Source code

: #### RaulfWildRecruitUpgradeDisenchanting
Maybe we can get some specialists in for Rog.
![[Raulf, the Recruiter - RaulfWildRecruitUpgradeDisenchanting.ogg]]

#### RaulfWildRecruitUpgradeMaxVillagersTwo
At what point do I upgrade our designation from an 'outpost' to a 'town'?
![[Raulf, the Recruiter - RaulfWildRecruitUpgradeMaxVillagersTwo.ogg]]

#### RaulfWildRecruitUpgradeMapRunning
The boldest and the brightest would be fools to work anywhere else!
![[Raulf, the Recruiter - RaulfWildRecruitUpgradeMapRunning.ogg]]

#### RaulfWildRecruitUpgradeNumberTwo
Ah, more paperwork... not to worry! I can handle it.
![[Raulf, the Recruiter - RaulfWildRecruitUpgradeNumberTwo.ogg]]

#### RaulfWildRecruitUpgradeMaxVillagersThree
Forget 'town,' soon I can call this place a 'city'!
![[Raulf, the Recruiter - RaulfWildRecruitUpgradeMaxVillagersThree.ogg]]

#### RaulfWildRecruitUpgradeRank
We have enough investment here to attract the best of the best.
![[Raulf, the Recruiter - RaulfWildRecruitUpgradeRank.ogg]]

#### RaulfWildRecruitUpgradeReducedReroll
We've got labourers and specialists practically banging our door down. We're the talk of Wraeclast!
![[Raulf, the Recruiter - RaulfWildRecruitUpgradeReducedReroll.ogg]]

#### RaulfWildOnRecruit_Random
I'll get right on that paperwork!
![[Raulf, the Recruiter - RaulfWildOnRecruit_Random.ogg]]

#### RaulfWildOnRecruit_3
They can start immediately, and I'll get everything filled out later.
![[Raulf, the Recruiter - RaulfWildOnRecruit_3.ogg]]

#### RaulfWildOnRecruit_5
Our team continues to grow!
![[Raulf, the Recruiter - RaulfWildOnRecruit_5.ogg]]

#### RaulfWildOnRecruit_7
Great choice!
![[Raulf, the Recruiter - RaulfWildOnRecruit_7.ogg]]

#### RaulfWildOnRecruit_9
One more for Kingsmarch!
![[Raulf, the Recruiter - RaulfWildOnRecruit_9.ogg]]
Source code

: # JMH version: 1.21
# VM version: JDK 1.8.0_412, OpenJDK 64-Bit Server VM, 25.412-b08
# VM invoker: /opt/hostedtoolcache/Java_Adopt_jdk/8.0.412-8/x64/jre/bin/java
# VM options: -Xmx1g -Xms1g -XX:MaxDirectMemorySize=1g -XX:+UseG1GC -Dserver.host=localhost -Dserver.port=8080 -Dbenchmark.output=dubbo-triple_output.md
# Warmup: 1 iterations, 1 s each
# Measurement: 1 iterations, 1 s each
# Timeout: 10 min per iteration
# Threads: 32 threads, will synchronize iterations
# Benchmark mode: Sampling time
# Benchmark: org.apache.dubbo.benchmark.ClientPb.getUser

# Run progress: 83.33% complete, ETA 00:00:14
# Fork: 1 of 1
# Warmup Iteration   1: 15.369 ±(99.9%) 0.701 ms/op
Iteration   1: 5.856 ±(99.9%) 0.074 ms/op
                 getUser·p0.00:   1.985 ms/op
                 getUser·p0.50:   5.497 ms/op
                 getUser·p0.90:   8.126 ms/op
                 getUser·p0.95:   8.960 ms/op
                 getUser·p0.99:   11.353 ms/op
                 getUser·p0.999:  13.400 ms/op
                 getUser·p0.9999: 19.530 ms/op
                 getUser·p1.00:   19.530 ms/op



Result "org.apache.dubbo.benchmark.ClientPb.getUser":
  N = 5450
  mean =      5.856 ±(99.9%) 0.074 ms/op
☆ ☆ ☆
EXERCISE DETAILS.
Output the whole listing above again, word for word.

EXPECTED ANSWER.
Source code

: #### RaulfWildRecruitUpgradeDisenchanting
Maybe we can get some specialists in for Rog.
![[Raulf, the Recruiter - RaulfWildRecruitUpgradeDisenchanting.ogg]]

#### RaulfWildRecruitUpgradeMaxVillagersTwo
At what point do I upgrade our designation from an 'outpost' to a 'town'?
![[Raulf, the Recruiter - RaulfWildRecruitUpgradeMaxVillagersTwo.ogg]]

#### RaulfWildRecruitUpgradeMapRunning
The boldest and the brightest would be fools to work anywhere else!
![[Raulf, the Recruiter - RaulfWildRecruitUpgradeMapRunning.ogg]]

#### RaulfWildRecruitUpgradeNumberTwo
Ah, more paperwork... not to worry! I can handle it.
![[Raulf, the Recruiter - RaulfWildRecruitUpgradeNumberTwo.ogg]]

#### RaulfWildRecruitUpgradeMaxVillagersThree
Forget 'town,' soon I can call this place a 'city'!
![[Raulf, the Recruiter - RaulfWildRecruitUpgradeMaxVillagersThree.ogg]]

#### RaulfWildRecruitUpgradeRank
We have enough investment here to attract the best of the best.
![[Raulf, the Recruiter - RaulfWildRecruitUpgradeRank.ogg]]

#### RaulfWildRecruitUpgradeReducedReroll
We've got labourers and specialists practically banging our door down. We're the talk of Wraeclast!
![[Raulf, the Recruiter - RaulfWildRecruitUpgradeReducedReroll.ogg]]

#### RaulfWildOnRecruit_Random
I'll get right on that paperwork!
![[Raulf, the Recruiter - RaulfWildOnRecruit_Random.ogg]]

#### RaulfWildOnRecruit_3
They can start immediately, and I'll get everything filled out later.
![[Raulf, the Recruiter - RaulfWildOnRecruit_3.ogg]]

#### RaulfWildOnRecruit_5
Our team continues to grow!
![[Raulf, the Recruiter - RaulfWildOnRecruit_5.ogg]]

#### RaulfWildOnRecruit_7
Great choice!
![[Raulf, the Recruiter - RaulfWildOnRecruit_7.ogg]]

#### RaulfWildOnRecruit_9
One more for Kingsmarch!
![[Raulf, the Recruiter - RaulfWildOnRecruit_9.ogg]]
Source code

: # JMH version: 1.21
# VM version: JDK 1.8.0_412, OpenJDK 64-Bit Server VM, 25.412-b08
# VM invoker: /opt/hostedtoolcache/Java_Adopt_jdk/8.0.412-8/x64/jre/bin/java
# VM options: -Xmx1g -Xms1g -XX:MaxDirectMemorySize=1g -XX:+UseG1GC -Dserver.host=localhost -Dserver.port=8080 -Dbenchmark.output=dubbo-triple_output.md
# Warmup: 1 iterations, 1 s each
# Measurement: 1 iterations, 1 s each
# Timeout: 10 min per iteration
# Threads: 32 threads, will synchronize iterations
# Benchmark mode: Sampling time
# Benchmark: org.apache.dubbo.benchmark.ClientPb.getUser

# Run progress: 83.33% complete, ETA 00:00:14
# Fork: 1 of 1
# Warmup Iteration   1: 15.369 ±(99.9%) 0.701 ms/op
Iteration   1: 5.856 ±(99.9%) 0.074 ms/op
                 getUser·p0.00:   1.985 ms/op
                 getUser·p0.50:   5.497 ms/op
                 getUser·p0.90:   8.126 ms/op
                 getUser·p0.95:   8.960 ms/op
                 getUser·p0.99:   11.353 ms/op
                 getUser·p0.999:  13.400 ms/op
                 getUser·p0.9999: 19.530 ms/op
                 getUser·p1.00:   19.530 ms/op



Result "org.apache.dubbo.benchmark.ClientPb.getUser":
  N = 5450
  mean =      5.856 ±(99.9%) 0.074 ms/op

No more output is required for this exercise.